__Dataset entries__
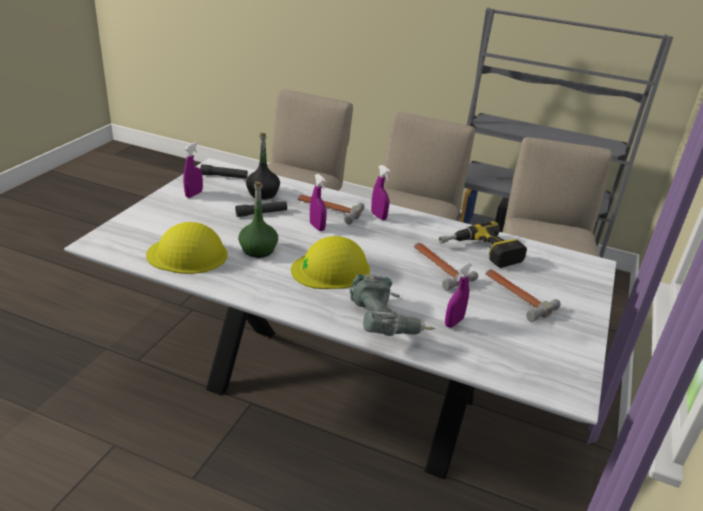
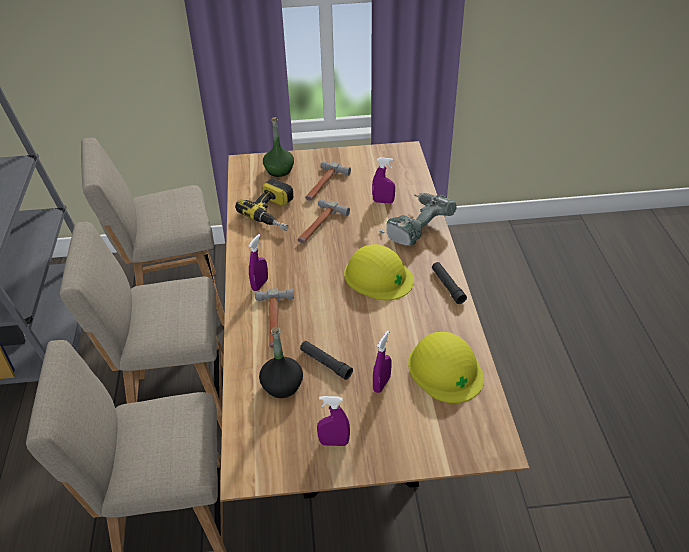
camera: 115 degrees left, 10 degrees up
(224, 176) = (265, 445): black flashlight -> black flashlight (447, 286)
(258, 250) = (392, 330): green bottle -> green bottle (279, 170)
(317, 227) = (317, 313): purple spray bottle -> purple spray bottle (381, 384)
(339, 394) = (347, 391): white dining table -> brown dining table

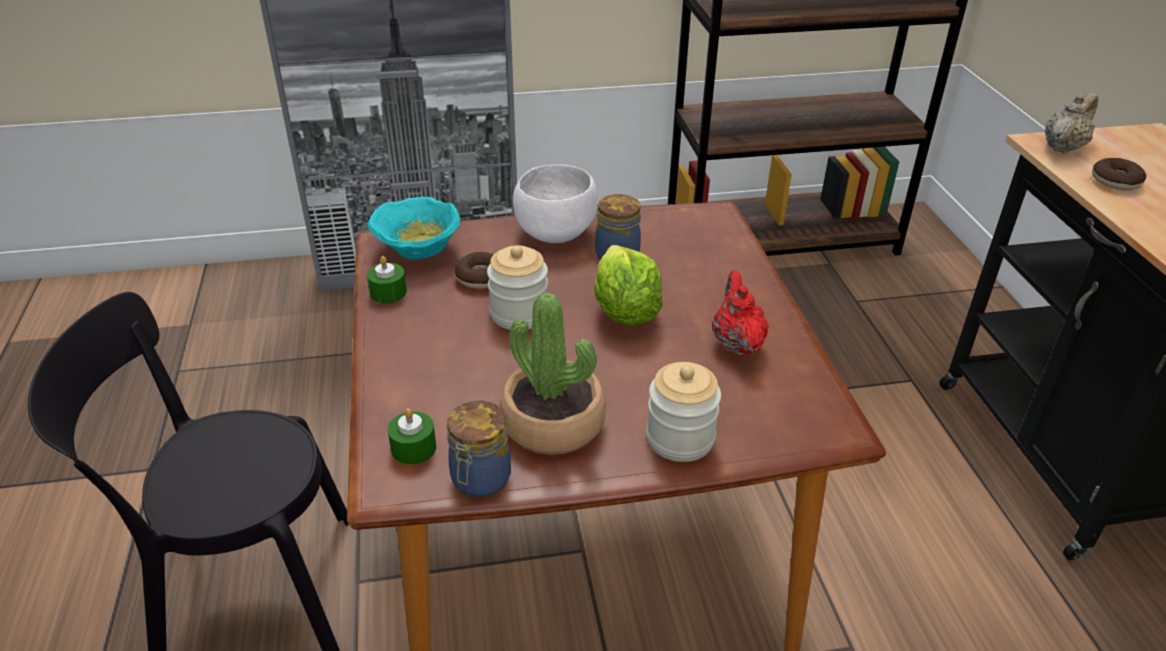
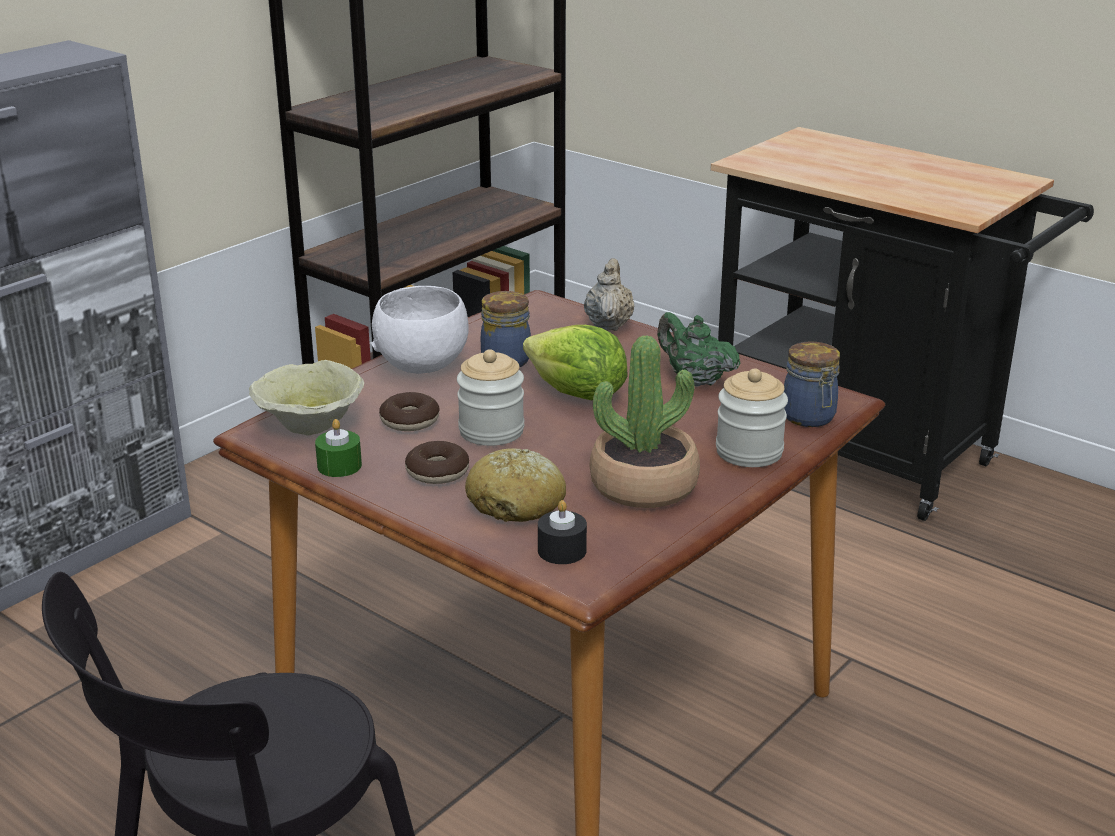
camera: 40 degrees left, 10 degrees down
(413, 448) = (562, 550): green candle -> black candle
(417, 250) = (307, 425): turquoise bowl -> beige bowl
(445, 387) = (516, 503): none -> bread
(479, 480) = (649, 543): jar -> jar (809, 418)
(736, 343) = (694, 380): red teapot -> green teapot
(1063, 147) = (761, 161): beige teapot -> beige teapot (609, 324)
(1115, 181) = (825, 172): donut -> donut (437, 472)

---

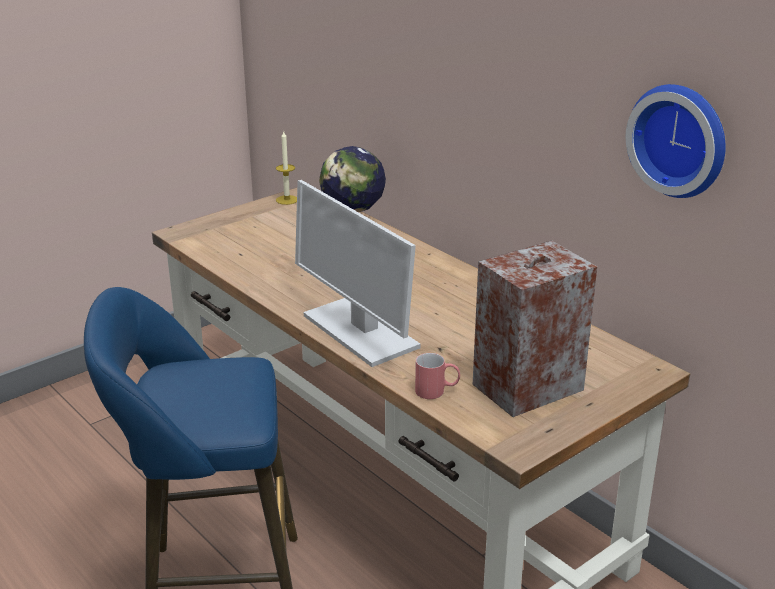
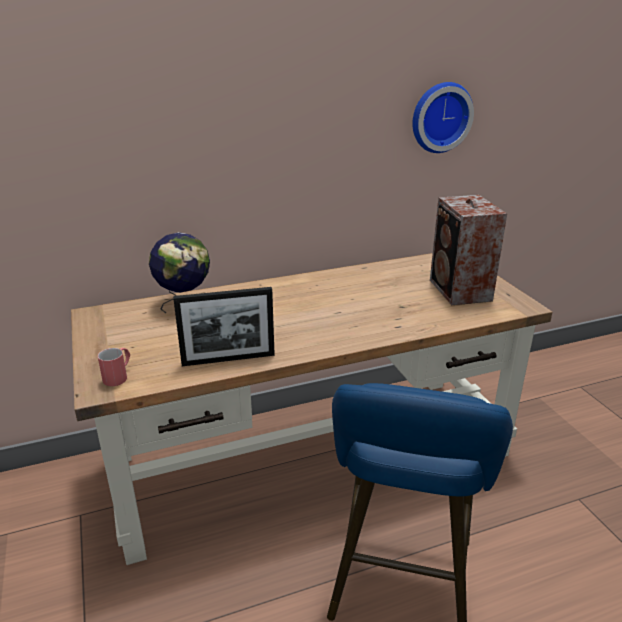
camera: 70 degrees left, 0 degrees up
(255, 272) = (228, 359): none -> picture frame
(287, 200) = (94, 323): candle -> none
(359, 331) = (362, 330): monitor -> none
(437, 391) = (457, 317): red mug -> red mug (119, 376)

__Assigned task__
Precisely those lines above that run from the line with "camera: 115 degrees left, 10 degrees up" up to and including the line with "camera: 40 degrees left, 10 degrees down" are to be set down, with the pictures omitted.

__Answer to this problem__
camera: 115 degrees left, 10 degrees up
(224, 176) = (265, 445): black flashlight -> black flashlight (447, 286)
(258, 250) = (392, 330): green bottle -> green bottle (279, 170)
(317, 227) = (317, 313): purple spray bottle -> purple spray bottle (381, 384)
(339, 394) = (347, 391): white dining table -> brown dining table

camera: 40 degrees left, 10 degrees down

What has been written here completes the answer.